Both Imports and Exports Have Decreased for the 8-Months of FY 79/80; What Is The Country's Biggest Imports/Exports This Month?

Wed, Mar 22, 2023 4:57 PM on Economy, National, Featured,

Nepal's foreign trade statistics for the first eight months of the fiscal year 2079/80 have been unveiled. Nepal’s trade deficit decreased by 17.86 percent to Rs. 9.53 Kharba as against Rs. 11.60 Kharba in the previous year, the government data showed on Wednesday.

The trade deficit is the amount by which the cost of a country's imports exceeds the value of its exports.

The trade deficit is one of the major causes that leads the national economy to a downturn side. Nepal has been suffering an imbalance figure in import and export factors.

Top ten imported goods by Nepal during the first eight-month of the Fiscal Year

Imports till Falgun month of FY 2079-2080, on the other hand, saw a decline of 19.13 percent, amounting to RS. 10.58 kharba. However, In the corresponding period of the previous year, Nepal had imported goods worth Rs. 13.08 Kharba.

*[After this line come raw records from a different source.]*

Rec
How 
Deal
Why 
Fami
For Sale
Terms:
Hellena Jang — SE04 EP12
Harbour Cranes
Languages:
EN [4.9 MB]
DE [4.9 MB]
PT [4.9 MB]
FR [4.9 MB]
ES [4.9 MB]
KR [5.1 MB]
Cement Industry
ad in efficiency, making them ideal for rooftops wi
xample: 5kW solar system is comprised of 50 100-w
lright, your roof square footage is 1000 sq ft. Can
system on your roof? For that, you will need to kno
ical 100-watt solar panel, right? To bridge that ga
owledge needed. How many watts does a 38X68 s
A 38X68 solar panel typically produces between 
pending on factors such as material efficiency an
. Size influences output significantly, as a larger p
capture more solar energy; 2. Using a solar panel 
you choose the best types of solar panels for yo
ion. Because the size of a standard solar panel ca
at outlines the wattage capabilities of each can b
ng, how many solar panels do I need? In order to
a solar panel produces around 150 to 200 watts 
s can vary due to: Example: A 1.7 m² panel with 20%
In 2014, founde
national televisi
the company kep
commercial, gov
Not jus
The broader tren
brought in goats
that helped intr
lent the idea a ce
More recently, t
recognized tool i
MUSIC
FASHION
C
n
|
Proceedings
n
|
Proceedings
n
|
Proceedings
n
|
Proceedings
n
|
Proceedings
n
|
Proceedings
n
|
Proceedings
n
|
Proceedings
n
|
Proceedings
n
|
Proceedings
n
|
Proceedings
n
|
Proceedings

During eight months, Crude soya bean, palm oil, fuels, LPG and Gold remained the top imported items.

It is worth noting that raw materials and intermediates account for a considerable proportion of Nepal’s exports, while finished products have an overwhelming presence in Nepal’s imports basket.

Top ten exported goods by Nepal during the first eight-month of the Fiscal Year.

Talking about the country's exports, they crossed Rs. 1.04 Kharba in eight month by sectors such as soya bean oils, Alaichi, Black tea, and carpets and related floor covering accumulating the highest exports.

Previously, Nepal had managed to export goods worth Rs. 1.47 Kharba. Exports have decreased by 29.07 percent in the first eight month of the current fiscal year as compared to last year. 

The government data shows that the import has decreased which is a good sign as a rising level of imports and a growing trade deficit can have a negative effect on a country's exchange rate.

A country's importing and exporting activity can influence its GDP, its exchange rate, and its level of inflation and interest rates. Hence, the imports declining is a good sign for the trade balance but for export to be declining is not good for the economic development of a country.